**Excerpt to read:**
++++

In his latest book, “Strangers in a Strange Land: Living the Catholic Faith in a Post-Christian World” (Henry Holt and Company, $26), Philadelphia Archbishop Charles J. Chaput assesses with his typical clarity the bewildering situation for committed American Catholics living in the world created by the Supreme Court’s 2015 Obergefell v. Hodges decision, legalizing same-sex marriage.
As a biting analysis of the current culture, what makes Archbishop Chaput’s book unique is his approach as a pastor and teacher of the Faith.
Archbishop Chaput traces the evolution of “a moral hole in our culture created by the collapse of a Protestant consensus.” While that consensus generally pushed Catholics to the margins, it also provided a moral environment in which Catholic values were able to flourish. The sad irony, according to Archbishop Chaput, is that because of their fixation on “fitting in,” Catholics have found themselves unable to fill the vacuum. This has been devastating both for the Church and the country.
He writes, “The reason the Christian faith doesn’t matter to so many of our young people is that — too often — it didn’t really matter to us. Not enough to shape our lives. Not enough for us to suffer for it. As Catholic Christians, we may have come to a point today where we feel like foreigners in our own country — ‘strangers in a strange land,’ in the beautiful English of the King James Bible (Ex 2:22). But the deeper problem in America isn’t that we believers are ‘foreigners.’ It’s that our children and grandchildren aren’t.”

++++

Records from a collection
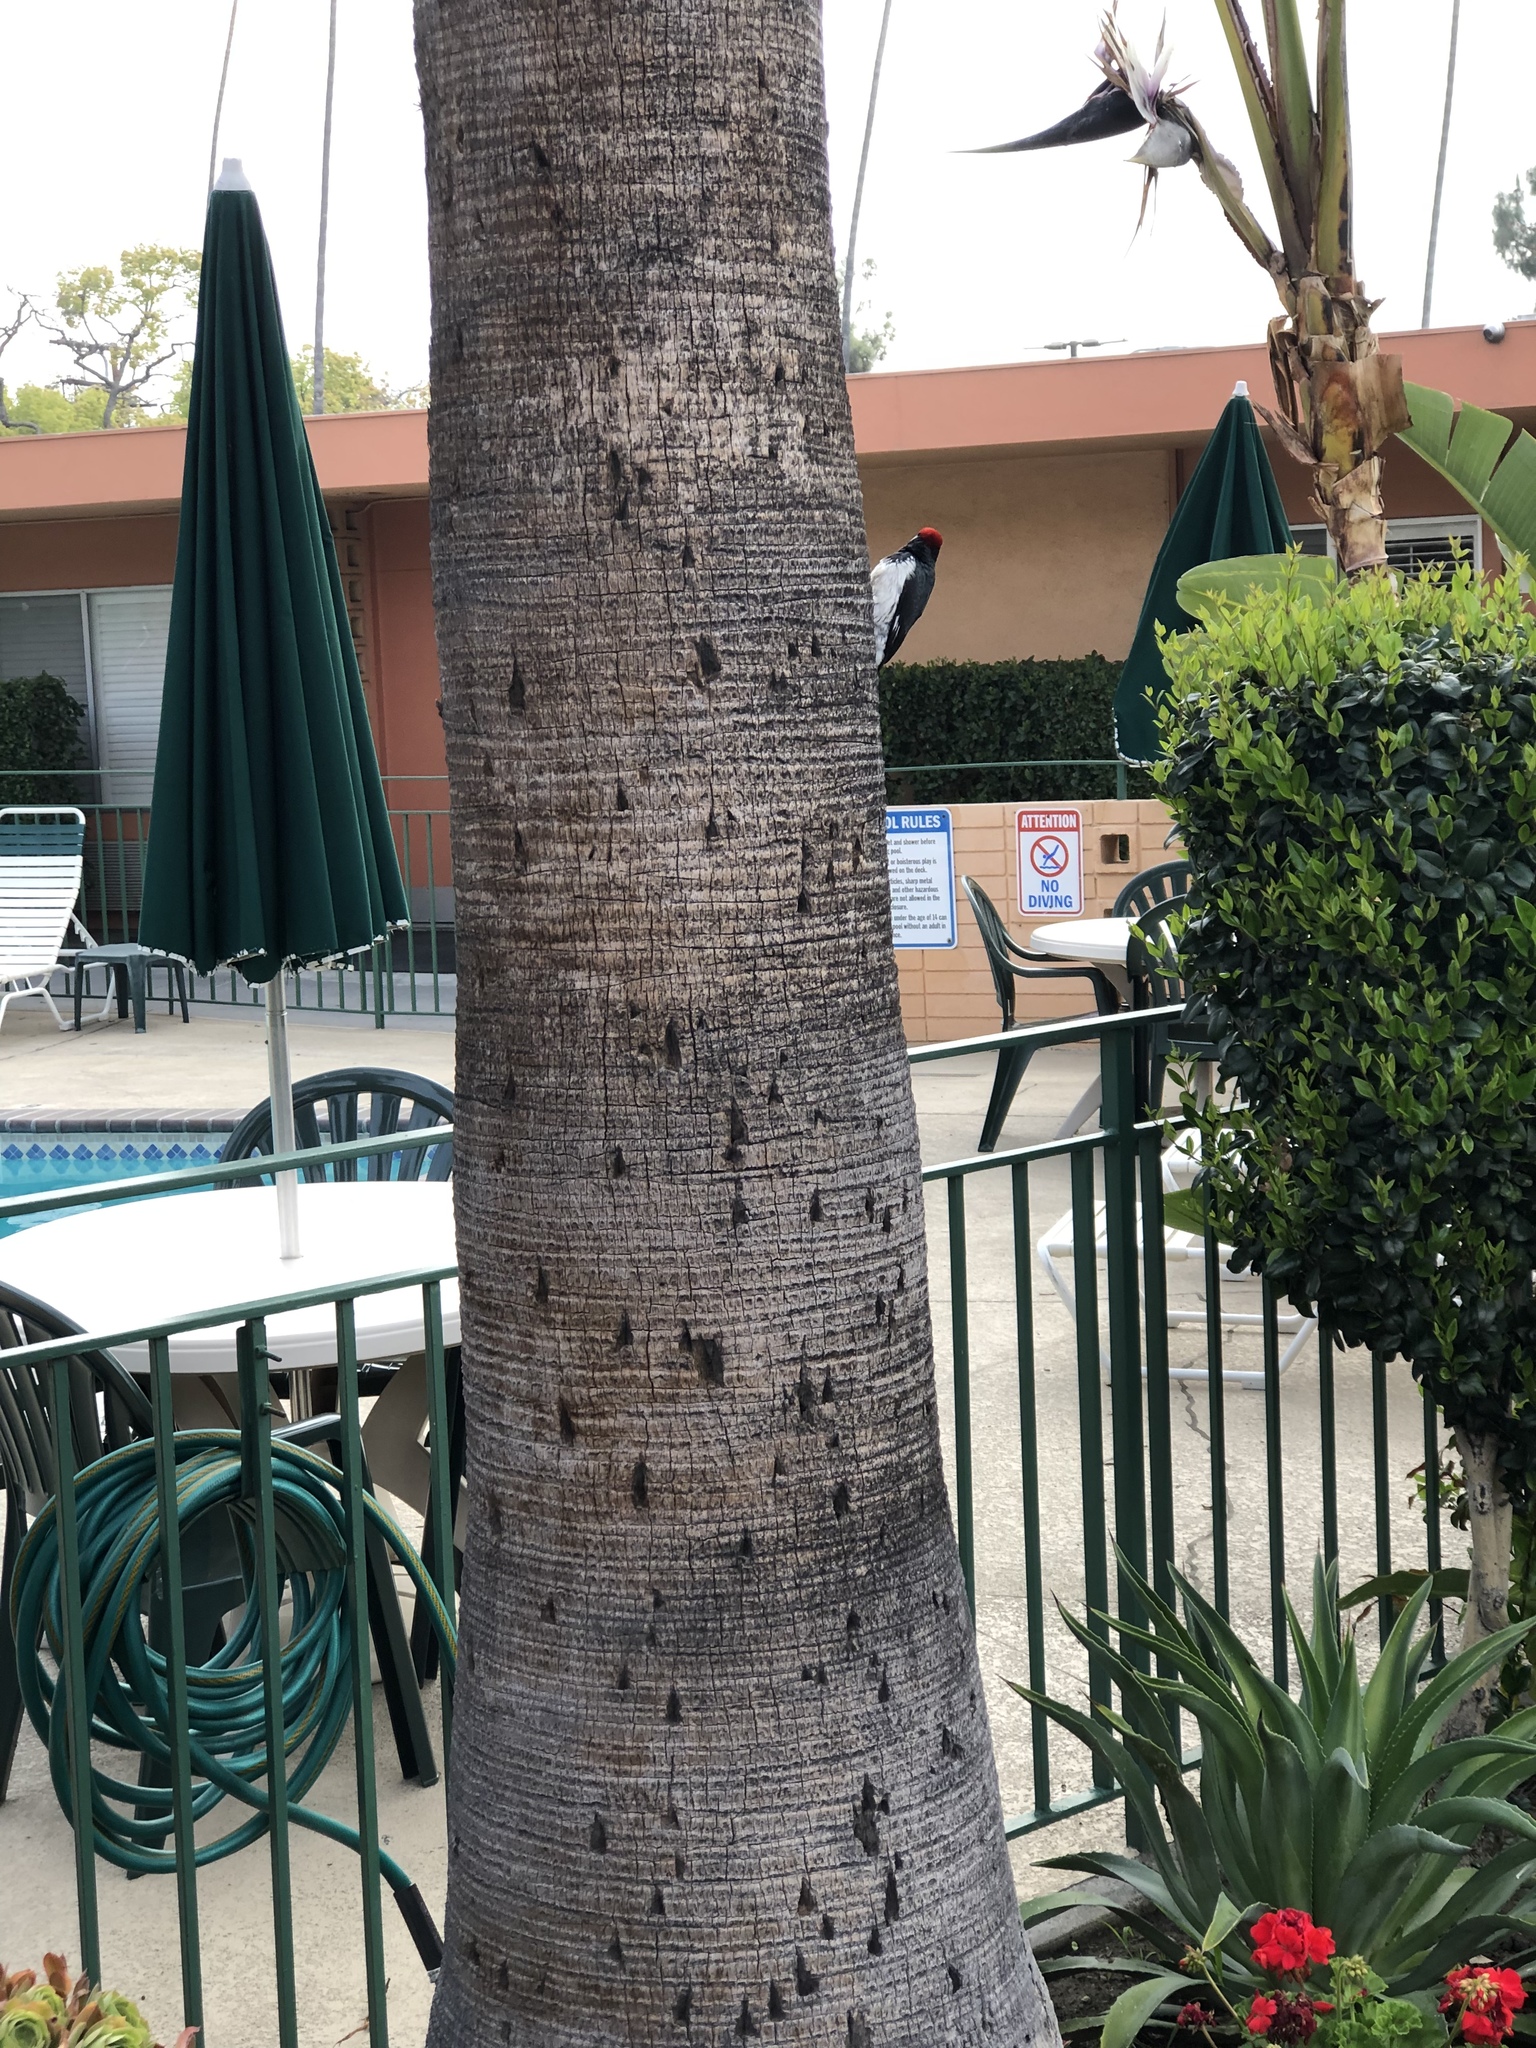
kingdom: Animalia
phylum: Chordata
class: Aves
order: Piciformes
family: Picidae
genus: Melanerpes
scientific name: Melanerpes formicivorus
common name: Acorn woodpecker
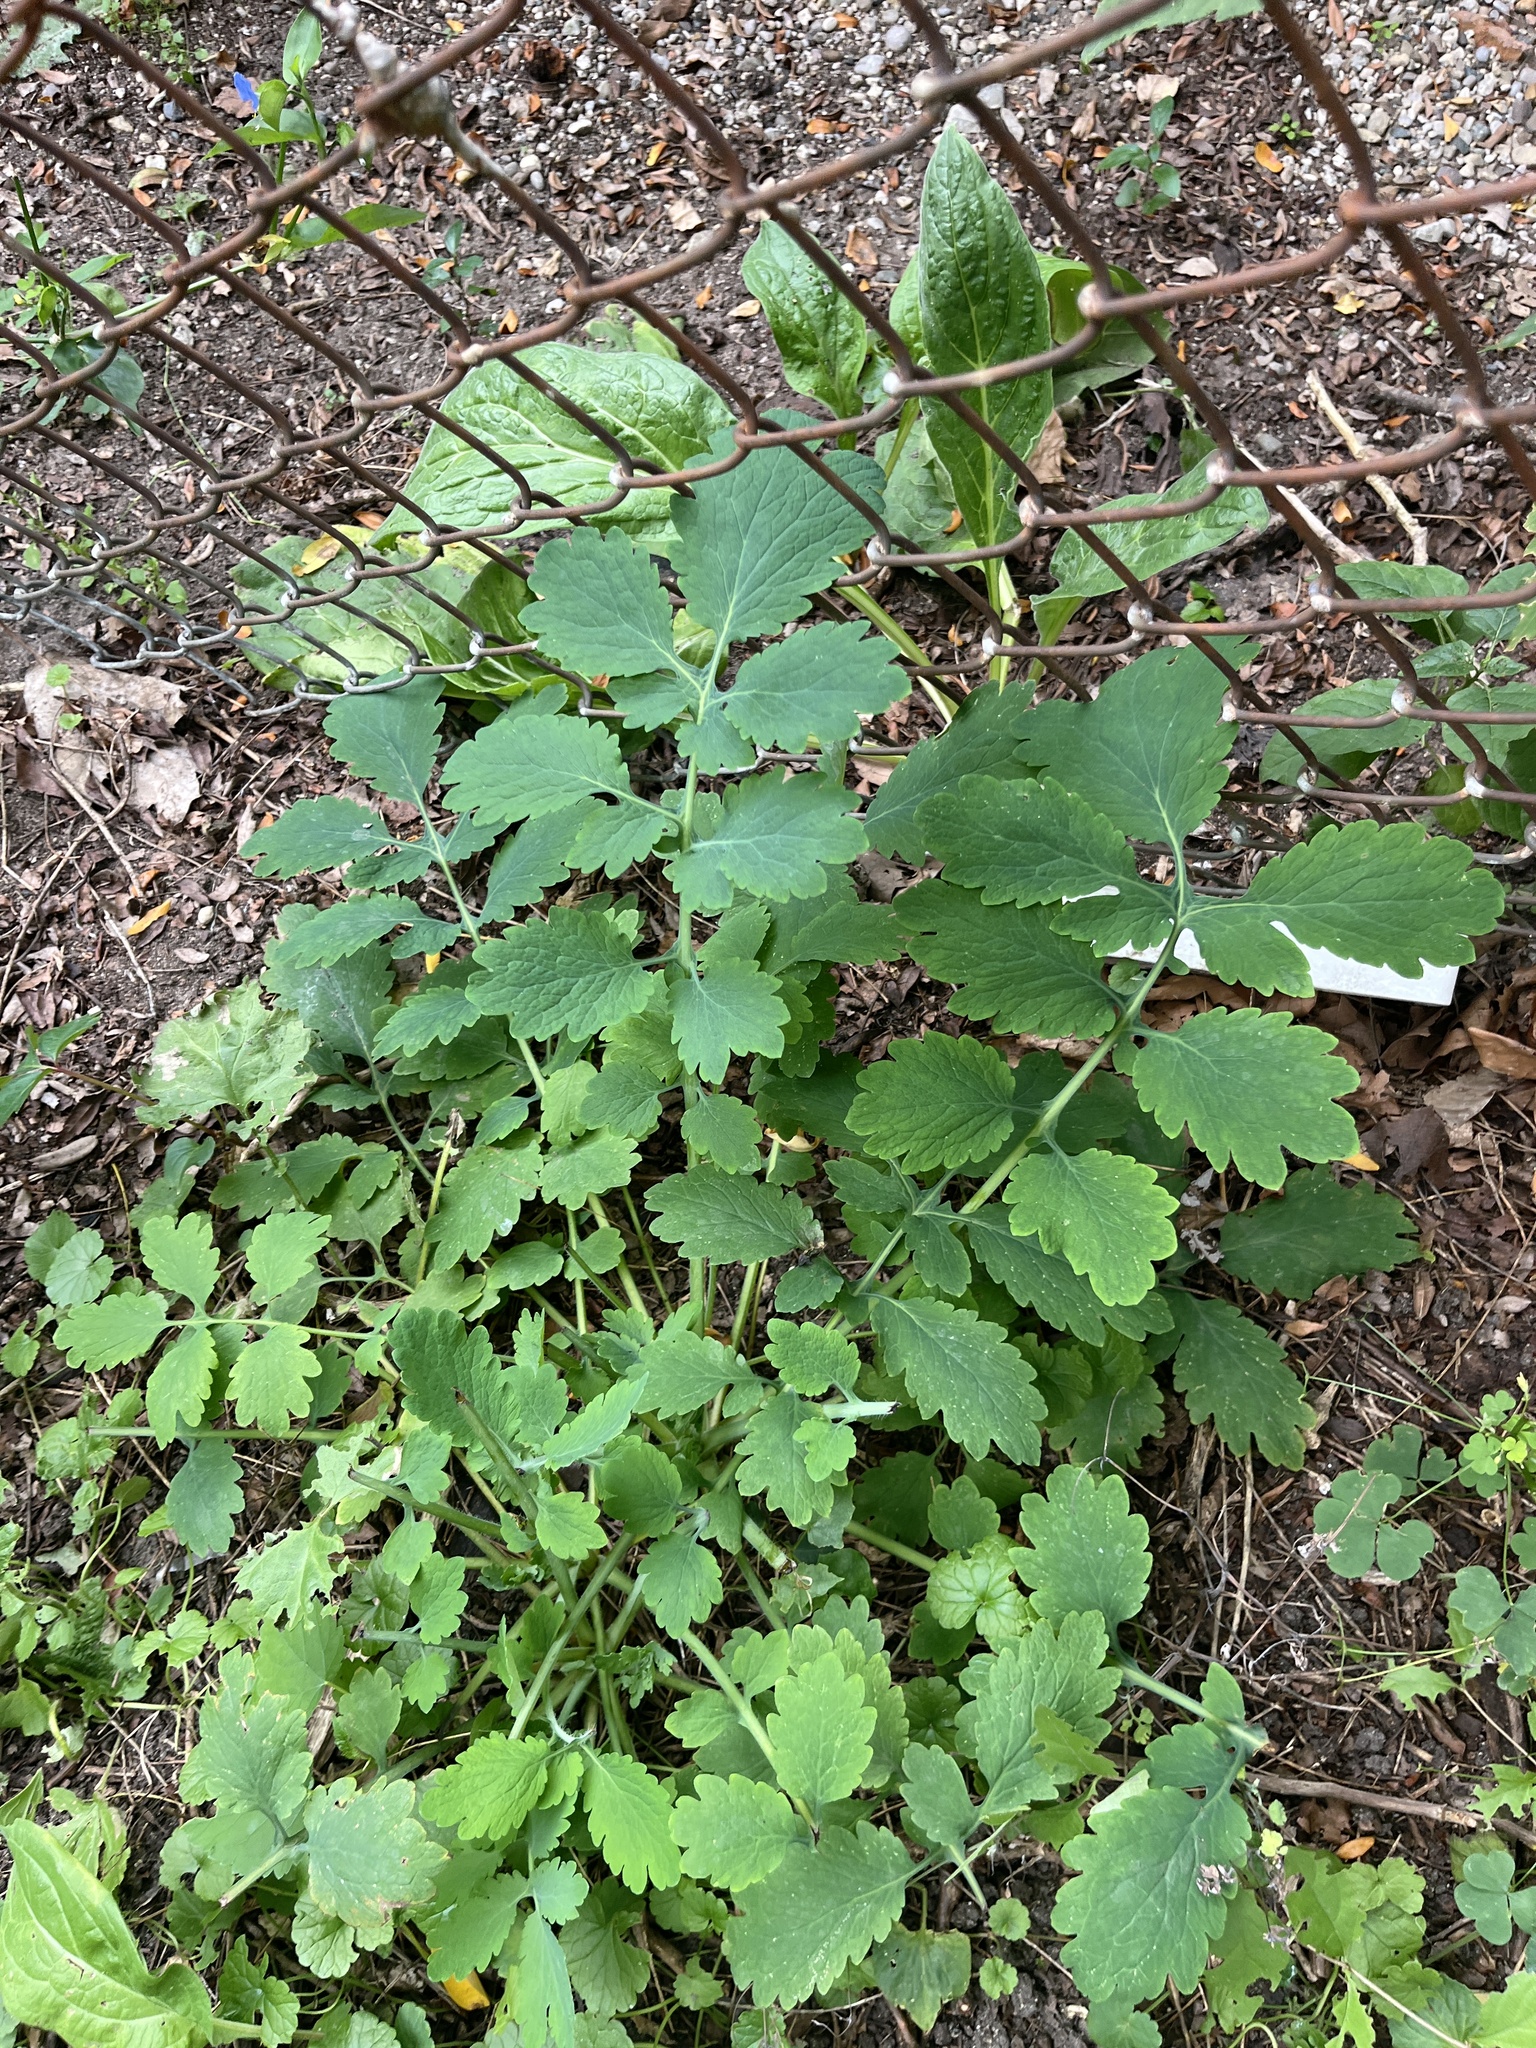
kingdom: Plantae
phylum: Tracheophyta
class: Magnoliopsida
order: Ranunculales
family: Papaveraceae
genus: Chelidonium
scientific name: Chelidonium majus
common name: Greater celandine
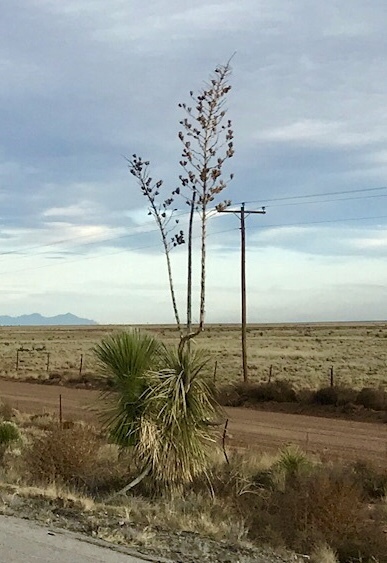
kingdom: Plantae
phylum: Tracheophyta
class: Liliopsida
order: Asparagales
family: Asparagaceae
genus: Yucca
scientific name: Yucca elata
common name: Palmella
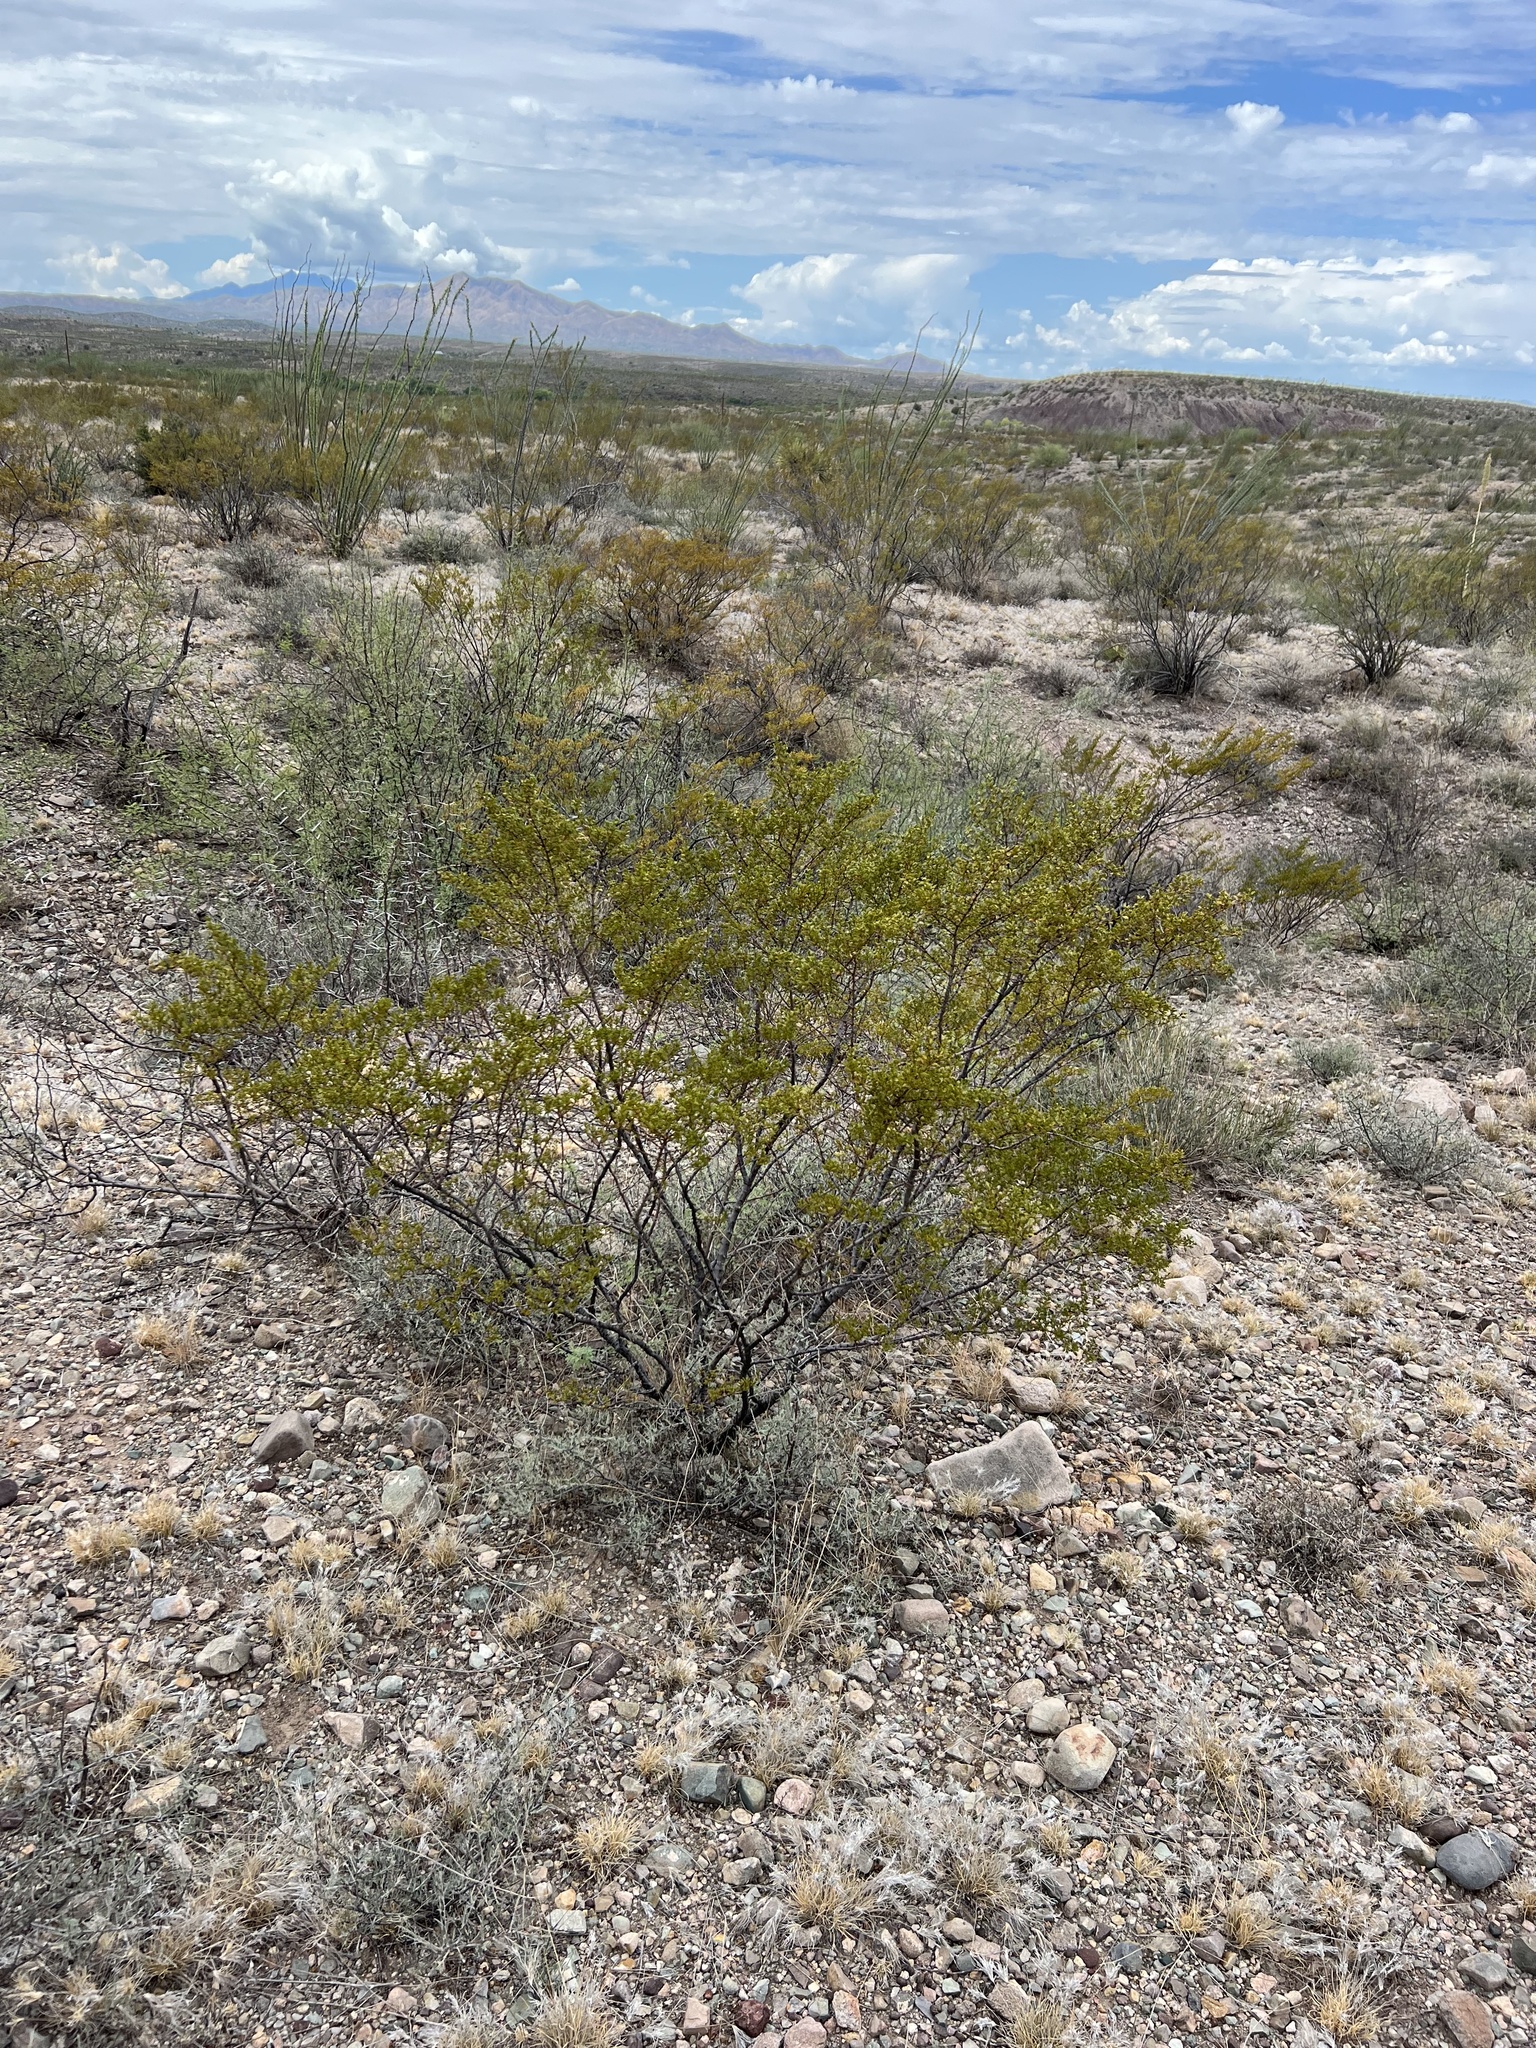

++++

**Tasks for this exercise:**
(A) In the review of Archbishop Chaput's book, what does he say created "a moral hole in our culture"?
(B) Pick up the review of Archbishop Chaput's book after its final sentence and keep writing.

**Exercise answers:**
(A) The collapse of a Protestant consensus.

(B)
The chapters dealing with specific cultural concerns form the center of the book. They are brutally honest in describing the ruins of a culture. “Love among the Eloi,” “Nothing but the Truth,” “Darkness at Noon,” — these chapters are powerful analyses of the hypocrisy, idolatry and desperate need for sensual gratification which characterize the United States today.
While some may accuse Archbishop Chaput of being too pessimistic, they cannot claim that this book is without hope. St. Augustine stands out as a major example of hope in “Strangers.” As someone who lived in the waning days of antiquity, Augustine resonates powerfully today. The grandeur of Rome had been corroding for so long that by the time the barbarians arrived there was almost nothing left to destroy. And yet, Augustine can speak confidently about the victory of what he calls the City of God without demonizing the City of Man.
In Book II of “The City of God,” Augustine reflects on the work of Cicero. Cicero quotes an old maxim: “Ancient morality and the men of old fixed firm the Roman state.” Cicero goes on to say that the morality of that society has passed away, such that “we retain the name of a commonwealth, but we have lost the reality long ago: and this was not through any misfortune, but through our own misdemeanors.” Cicero’s remark — and what Augustine says in response — may just as well have been written yesterday: “Those who praise the state of Rome in the time of ‘ancient morality and the men of old’ should ask themselves whether real justice flourished in that city, or whether, it may be, it was not even then a living reality in men’s behavior, but merely a fancy picture.”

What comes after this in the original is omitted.